▸ Assignment
With the pictures removed, the data below must be transcribed in full and exactly.

Design files in plain text
*** Begin section ***
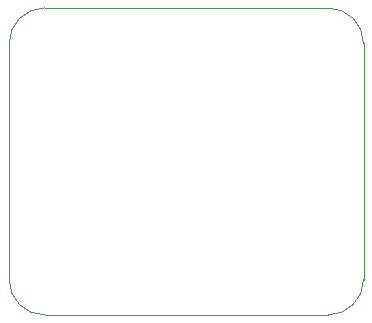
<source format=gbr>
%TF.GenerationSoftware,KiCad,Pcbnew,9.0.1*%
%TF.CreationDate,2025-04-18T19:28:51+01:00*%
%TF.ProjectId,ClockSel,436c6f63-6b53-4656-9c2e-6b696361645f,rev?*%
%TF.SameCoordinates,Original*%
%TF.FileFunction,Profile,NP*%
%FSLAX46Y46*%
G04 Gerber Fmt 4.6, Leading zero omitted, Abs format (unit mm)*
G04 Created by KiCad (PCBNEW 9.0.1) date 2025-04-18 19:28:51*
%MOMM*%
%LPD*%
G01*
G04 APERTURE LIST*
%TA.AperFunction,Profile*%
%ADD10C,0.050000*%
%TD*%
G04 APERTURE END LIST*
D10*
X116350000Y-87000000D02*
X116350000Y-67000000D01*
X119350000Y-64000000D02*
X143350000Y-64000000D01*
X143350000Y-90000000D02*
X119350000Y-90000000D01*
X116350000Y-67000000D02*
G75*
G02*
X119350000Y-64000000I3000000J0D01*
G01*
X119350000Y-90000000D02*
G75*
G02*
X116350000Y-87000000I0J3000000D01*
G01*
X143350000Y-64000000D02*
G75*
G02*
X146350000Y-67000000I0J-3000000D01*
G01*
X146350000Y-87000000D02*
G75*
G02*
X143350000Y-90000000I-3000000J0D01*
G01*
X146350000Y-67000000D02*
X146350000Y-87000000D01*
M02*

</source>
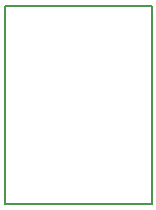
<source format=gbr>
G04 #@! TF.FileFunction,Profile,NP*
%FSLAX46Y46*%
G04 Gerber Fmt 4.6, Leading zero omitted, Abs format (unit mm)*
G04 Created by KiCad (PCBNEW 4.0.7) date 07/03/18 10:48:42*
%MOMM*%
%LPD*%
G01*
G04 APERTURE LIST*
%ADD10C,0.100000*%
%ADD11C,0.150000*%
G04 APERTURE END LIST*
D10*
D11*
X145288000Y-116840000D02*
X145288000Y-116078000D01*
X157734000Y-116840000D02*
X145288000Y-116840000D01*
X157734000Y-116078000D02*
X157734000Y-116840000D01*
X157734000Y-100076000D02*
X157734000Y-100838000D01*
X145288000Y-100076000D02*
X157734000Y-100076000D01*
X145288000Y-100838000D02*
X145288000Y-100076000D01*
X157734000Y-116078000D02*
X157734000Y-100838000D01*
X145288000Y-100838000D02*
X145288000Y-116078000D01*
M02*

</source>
*** End section ***
▸ Response to this task
<source format=gbr>
%TF.GenerationSoftware,KiCad,Pcbnew,9.0.1*%
%TF.CreationDate,2025-04-18T19:28:51+01:00*%
%TF.ProjectId,ClockSel,436c6f63-6b53-4656-9c2e-6b696361645f,rev?*%
%TF.SameCoordinates,Original*%
%TF.FileFunction,Profile,NP*%
%FSLAX46Y46*%
G04 Gerber Fmt 4.6, Leading zero omitted, Abs format (unit mm)*
G04 Created by KiCad (PCBNEW 9.0.1) date 2025-04-18 19:28:51*
%MOMM*%
%LPD*%
G01*
G04 APERTURE LIST*
%TA.AperFunction,Profile*%
%ADD10C,0.050000*%
%TD*%
G04 APERTURE END LIST*
D10*
X116350000Y-87000000D02*
X116350000Y-67000000D01*
X119350000Y-64000000D02*
X143350000Y-64000000D01*
X143350000Y-90000000D02*
X119350000Y-90000000D01*
X116350000Y-67000000D02*
G75*
G02*
X119350000Y-64000000I3000000J0D01*
G01*
X119350000Y-90000000D02*
G75*
G02*
X116350000Y-87000000I0J3000000D01*
G01*
X143350000Y-64000000D02*
G75*
G02*
X146350000Y-67000000I0J-3000000D01*
G01*
X146350000Y-87000000D02*
G75*
G02*
X143350000Y-90000000I-3000000J0D01*
G01*
X146350000Y-67000000D02*
X146350000Y-87000000D01*
M02*

</source>
<source format=gbr>
G04 #@! TF.FileFunction,Profile,NP*
%FSLAX46Y46*%
G04 Gerber Fmt 4.6, Leading zero omitted, Abs format (unit mm)*
G04 Created by KiCad (PCBNEW 4.0.7) date 07/03/18 10:48:42*
%MOMM*%
%LPD*%
G01*
G04 APERTURE LIST*
%ADD10C,0.100000*%
%ADD11C,0.150000*%
G04 APERTURE END LIST*
D10*
D11*
X145288000Y-116840000D02*
X145288000Y-116078000D01*
X157734000Y-116840000D02*
X145288000Y-116840000D01*
X157734000Y-116078000D02*
X157734000Y-116840000D01*
X157734000Y-100076000D02*
X157734000Y-100838000D01*
X145288000Y-100076000D02*
X157734000Y-100076000D01*
X145288000Y-100838000D02*
X145288000Y-100076000D01*
X157734000Y-116078000D02*
X157734000Y-100838000D01*
X145288000Y-100838000D02*
X145288000Y-116078000D01*
M02*

</source>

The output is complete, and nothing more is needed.